[Stored items]
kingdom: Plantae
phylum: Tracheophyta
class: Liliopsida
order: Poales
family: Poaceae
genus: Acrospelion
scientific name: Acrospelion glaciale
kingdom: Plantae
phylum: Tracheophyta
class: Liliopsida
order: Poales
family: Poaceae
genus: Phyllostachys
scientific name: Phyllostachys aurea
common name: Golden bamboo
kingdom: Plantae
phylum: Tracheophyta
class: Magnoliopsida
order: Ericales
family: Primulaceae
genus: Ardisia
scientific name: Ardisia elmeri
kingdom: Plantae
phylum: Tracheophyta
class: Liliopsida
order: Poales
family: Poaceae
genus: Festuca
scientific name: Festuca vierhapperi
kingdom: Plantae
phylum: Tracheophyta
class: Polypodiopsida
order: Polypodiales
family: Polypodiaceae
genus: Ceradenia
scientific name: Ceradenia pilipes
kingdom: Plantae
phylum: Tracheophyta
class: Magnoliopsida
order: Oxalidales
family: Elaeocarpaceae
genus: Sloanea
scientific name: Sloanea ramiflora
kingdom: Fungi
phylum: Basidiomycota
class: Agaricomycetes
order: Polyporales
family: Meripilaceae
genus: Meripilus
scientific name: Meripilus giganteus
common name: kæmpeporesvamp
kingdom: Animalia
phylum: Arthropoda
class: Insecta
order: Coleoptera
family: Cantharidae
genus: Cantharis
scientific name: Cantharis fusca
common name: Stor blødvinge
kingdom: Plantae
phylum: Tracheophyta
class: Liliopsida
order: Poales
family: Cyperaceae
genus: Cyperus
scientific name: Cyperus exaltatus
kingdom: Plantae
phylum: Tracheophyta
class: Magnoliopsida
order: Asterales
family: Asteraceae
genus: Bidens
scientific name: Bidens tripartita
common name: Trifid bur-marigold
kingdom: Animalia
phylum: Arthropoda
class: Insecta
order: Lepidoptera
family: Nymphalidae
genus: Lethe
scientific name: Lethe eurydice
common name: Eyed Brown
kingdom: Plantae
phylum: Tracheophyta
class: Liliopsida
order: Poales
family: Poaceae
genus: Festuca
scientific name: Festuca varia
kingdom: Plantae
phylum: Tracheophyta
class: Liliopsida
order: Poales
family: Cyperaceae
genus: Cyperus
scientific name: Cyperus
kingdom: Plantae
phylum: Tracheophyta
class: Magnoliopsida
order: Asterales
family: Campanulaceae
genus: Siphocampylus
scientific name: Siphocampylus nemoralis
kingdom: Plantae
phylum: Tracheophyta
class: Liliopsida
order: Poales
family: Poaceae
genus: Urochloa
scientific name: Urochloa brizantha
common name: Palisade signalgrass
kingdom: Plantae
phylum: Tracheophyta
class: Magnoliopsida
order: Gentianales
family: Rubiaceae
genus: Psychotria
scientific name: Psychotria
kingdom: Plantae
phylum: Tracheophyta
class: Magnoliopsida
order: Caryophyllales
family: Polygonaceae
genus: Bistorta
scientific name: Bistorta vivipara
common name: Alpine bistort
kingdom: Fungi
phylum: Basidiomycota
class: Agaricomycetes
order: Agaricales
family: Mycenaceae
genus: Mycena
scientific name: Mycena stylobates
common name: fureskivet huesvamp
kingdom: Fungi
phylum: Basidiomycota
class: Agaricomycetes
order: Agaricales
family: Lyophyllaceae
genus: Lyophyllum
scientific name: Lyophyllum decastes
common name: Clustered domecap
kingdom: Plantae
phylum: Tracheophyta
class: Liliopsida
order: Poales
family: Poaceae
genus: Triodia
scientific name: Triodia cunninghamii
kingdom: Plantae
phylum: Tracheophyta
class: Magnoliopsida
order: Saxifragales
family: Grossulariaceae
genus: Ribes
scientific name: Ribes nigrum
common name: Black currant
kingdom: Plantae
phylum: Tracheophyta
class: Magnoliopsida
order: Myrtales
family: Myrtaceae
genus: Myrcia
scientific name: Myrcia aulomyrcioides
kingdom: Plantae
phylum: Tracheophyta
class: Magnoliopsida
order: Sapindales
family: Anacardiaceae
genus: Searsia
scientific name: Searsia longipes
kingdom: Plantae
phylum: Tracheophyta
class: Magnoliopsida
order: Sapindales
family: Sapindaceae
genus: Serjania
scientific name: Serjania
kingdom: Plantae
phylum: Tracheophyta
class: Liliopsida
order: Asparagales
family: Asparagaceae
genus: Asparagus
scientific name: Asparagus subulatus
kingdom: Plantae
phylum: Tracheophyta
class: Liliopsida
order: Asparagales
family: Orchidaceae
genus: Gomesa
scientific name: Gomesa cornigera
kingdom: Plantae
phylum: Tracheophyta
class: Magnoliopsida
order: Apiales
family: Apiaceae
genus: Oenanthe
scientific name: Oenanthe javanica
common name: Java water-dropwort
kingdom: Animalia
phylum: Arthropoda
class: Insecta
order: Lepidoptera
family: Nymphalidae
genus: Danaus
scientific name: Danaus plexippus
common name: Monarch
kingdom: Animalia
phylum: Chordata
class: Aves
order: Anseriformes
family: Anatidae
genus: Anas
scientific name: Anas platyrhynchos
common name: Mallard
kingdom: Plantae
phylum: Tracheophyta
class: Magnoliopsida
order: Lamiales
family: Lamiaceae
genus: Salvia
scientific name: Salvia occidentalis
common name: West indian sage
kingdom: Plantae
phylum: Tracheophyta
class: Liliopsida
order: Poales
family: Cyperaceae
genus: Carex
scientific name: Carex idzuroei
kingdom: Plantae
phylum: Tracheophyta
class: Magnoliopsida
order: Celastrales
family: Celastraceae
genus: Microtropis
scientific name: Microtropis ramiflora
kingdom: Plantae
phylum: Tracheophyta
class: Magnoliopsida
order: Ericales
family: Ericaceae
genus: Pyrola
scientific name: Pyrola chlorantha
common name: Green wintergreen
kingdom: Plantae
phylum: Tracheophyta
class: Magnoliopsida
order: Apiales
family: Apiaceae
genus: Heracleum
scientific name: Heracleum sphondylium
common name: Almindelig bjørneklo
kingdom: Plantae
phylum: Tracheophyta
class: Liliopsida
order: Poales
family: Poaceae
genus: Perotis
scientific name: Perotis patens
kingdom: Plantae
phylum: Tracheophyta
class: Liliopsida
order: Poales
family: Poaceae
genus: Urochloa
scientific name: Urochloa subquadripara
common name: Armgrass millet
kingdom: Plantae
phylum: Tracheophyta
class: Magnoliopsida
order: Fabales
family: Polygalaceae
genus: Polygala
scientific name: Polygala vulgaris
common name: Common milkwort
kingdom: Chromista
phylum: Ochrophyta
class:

# Description of the task:
Retype every line of the listing above with no changes.

# Task solution:
kingdom: Plantae
phylum: Tracheophyta
class: Liliopsida
order: Poales
family: Poaceae
genus: Acrospelion
scientific name: Acrospelion glaciale
kingdom: Plantae
phylum: Tracheophyta
class: Liliopsida
order: Poales
family: Poaceae
genus: Phyllostachys
scientific name: Phyllostachys aurea
common name: Golden bamboo
kingdom: Plantae
phylum: Tracheophyta
class: Magnoliopsida
order: Ericales
family: Primulaceae
genus: Ardisia
scientific name: Ardisia elmeri
kingdom: Plantae
phylum: Tracheophyta
class: Liliopsida
order: Poales
family: Poaceae
genus: Festuca
scientific name: Festuca vierhapperi
kingdom: Plantae
phylum: Tracheophyta
class: Polypodiopsida
order: Polypodiales
family: Polypodiaceae
genus: Ceradenia
scientific name: Ceradenia pilipes
kingdom: Plantae
phylum: Tracheophyta
class: Magnoliopsida
order: Oxalidales
family: Elaeocarpaceae
genus: Sloanea
scientific name: Sloanea ramiflora
kingdom: Fungi
phylum: Basidiomycota
class: Agaricomycetes
order: Polyporales
family: Meripilaceae
genus: Meripilus
scientific name: Meripilus giganteus
common name: kæmpeporesvamp
kingdom: Animalia
phylum: Arthropoda
class: Insecta
order: Coleoptera
family: Cantharidae
genus: Cantharis
scientific name: Cantharis fusca
common name: Stor blødvinge
kingdom: Plantae
phylum: Tracheophyta
class: Liliopsida
order: Poales
family: Cyperaceae
genus: Cyperus
scientific name: Cyperus exaltatus
kingdom: Plantae
phylum: Tracheophyta
class: Magnoliopsida
order: Asterales
family: Asteraceae
genus: Bidens
scientific name: Bidens tripartita
common name: Trifid bur-marigold
kingdom: Animalia
phylum: Arthropoda
class: Insecta
order: Lepidoptera
family: Nymphalidae
genus: Lethe
scientific name: Lethe eurydice
common name: Eyed Brown
kingdom: Plantae
phylum: Tracheophyta
class: Liliopsida
order: Poales
family: Poaceae
genus: Festuca
scientific name: Festuca varia
kingdom: Plantae
phylum: Tracheophyta
class: Liliopsida
order: Poales
family: Cyperaceae
genus: Cyperus
scientific name: Cyperus
kingdom: Plantae
phylum: Tracheophyta
class: Magnoliopsida
order: Asterales
family: Campanulaceae
genus: Siphocampylus
scientific name: Siphocampylus nemoralis
kingdom: Plantae
phylum: Tracheophyta
class: Liliopsida
order: Poales
family: Poaceae
genus: Urochloa
scientific name: Urochloa brizantha
common name: Palisade signalgrass
kingdom: Plantae
phylum: Tracheophyta
class: Magnoliopsida
order: Gentianales
family: Rubiaceae
genus: Psychotria
scientific name: Psychotria
kingdom: Plantae
phylum: Tracheophyta
class: Magnoliopsida
order: Caryophyllales
family: Polygonaceae
genus: Bistorta
scientific name: Bistorta vivipara
common name: Alpine bistort
kingdom: Fungi
phylum: Basidiomycota
class: Agaricomycetes
order: Agaricales
family: Mycenaceae
genus: Mycena
scientific name: Mycena stylobates
common name: fureskivet huesvamp
kingdom: Fungi
phylum: Basidiomycota
class: Agaricomycetes
order: Agaricales
family: Lyophyllaceae
genus: Lyophyllum
scientific name: Lyophyllum decastes
common name: Clustered domecap
kingdom: Plantae
phylum: Tracheophyta
class: Liliopsida
order: Poales
family: Poaceae
genus: Triodia
scientific name: Triodia cunninghamii
kingdom: Plantae
phylum: Tracheophyta
class: Magnoliopsida
order: Saxifragales
family: Grossulariaceae
genus: Ribes
scientific name: Ribes nigrum
common name: Black currant
kingdom: Plantae
phylum: Tracheophyta
class: Magnoliopsida
order: Myrtales
family: Myrtaceae
genus: Myrcia
scientific name: Myrcia aulomyrcioides
kingdom: Plantae
phylum: Tracheophyta
class: Magnoliopsida
order: Sapindales
family: Anacardiaceae
genus: Searsia
scientific name: Searsia longipes
kingdom: Plantae
phylum: Tracheophyta
class: Magnoliopsida
order: Sapindales
family: Sapindaceae
genus: Serjania
scientific name: Serjania
kingdom: Plantae
phylum: Tracheophyta
class: Liliopsida
order: Asparagales
family: Asparagaceae
genus: Asparagus
scientific name: Asparagus subulatus
kingdom: Plantae
phylum: Tracheophyta
class: Liliopsida
order: Asparagales
family: Orchidaceae
genus: Gomesa
scientific name: Gomesa cornigera
kingdom: Plantae
phylum: Tracheophyta
class: Magnoliopsida
order: Apiales
family: Apiaceae
genus: Oenanthe
scientific name: Oenanthe javanica
common name: Java water-dropwort
kingdom: Animalia
phylum: Arthropoda
class: Insecta
order: Lepidoptera
family: Nymphalidae
genus: Danaus
scientific name: Danaus plexippus
common name: Monarch
kingdom: Animalia
phylum: Chordata
class: Aves
order: Anseriformes
family: Anatidae
genus: Anas
scientific name: Anas platyrhynchos
common name: Mallard
kingdom: Plantae
phylum: Tracheophyta
class: Magnoliopsida
order: Lamiales
family: Lamiaceae
genus: Salvia
scientific name: Salvia occidentalis
common name: West indian sage
kingdom: Plantae
phylum: Tracheophyta
class: Liliopsida
order: Poales
family: Cyperaceae
genus: Carex
scientific name: Carex idzuroei
kingdom: Plantae
phylum: Tracheophyta
class: Magnoliopsida
order: Celastrales
family: Celastraceae
genus: Microtropis
scientific name: Microtropis ramiflora
kingdom: Plantae
phylum: Tracheophyta
class: Magnoliopsida
order: Ericales
family: Ericaceae
genus: Pyrola
scientific name: Pyrola chlorantha
common name: Green wintergreen
kingdom: Plantae
phylum: Tracheophyta
class: Magnoliopsida
order: Apiales
family: Apiaceae
genus: Heracleum
scientific name: Heracleum sphondylium
common name: Almindelig bjørneklo
kingdom: Plantae
phylum: Tracheophyta
class: Liliopsida
order: Poales
family: Poaceae
genus: Perotis
scientific name: Perotis patens
kingdom: Plantae
phylum: Tracheophyta
class: Liliopsida
order: Poales
family: Poaceae
genus: Urochloa
scientific name: Urochloa subquadripara
common name: Armgrass millet
kingdom: Plantae
phylum: Tracheophyta
class: Magnoliopsida
order: Fabales
family: Polygalaceae
genus: Polygala
scientific name: Polygala vulgaris
common name: Common milkwort
kingdom: Chromista
phylum: Ochrophyta
class:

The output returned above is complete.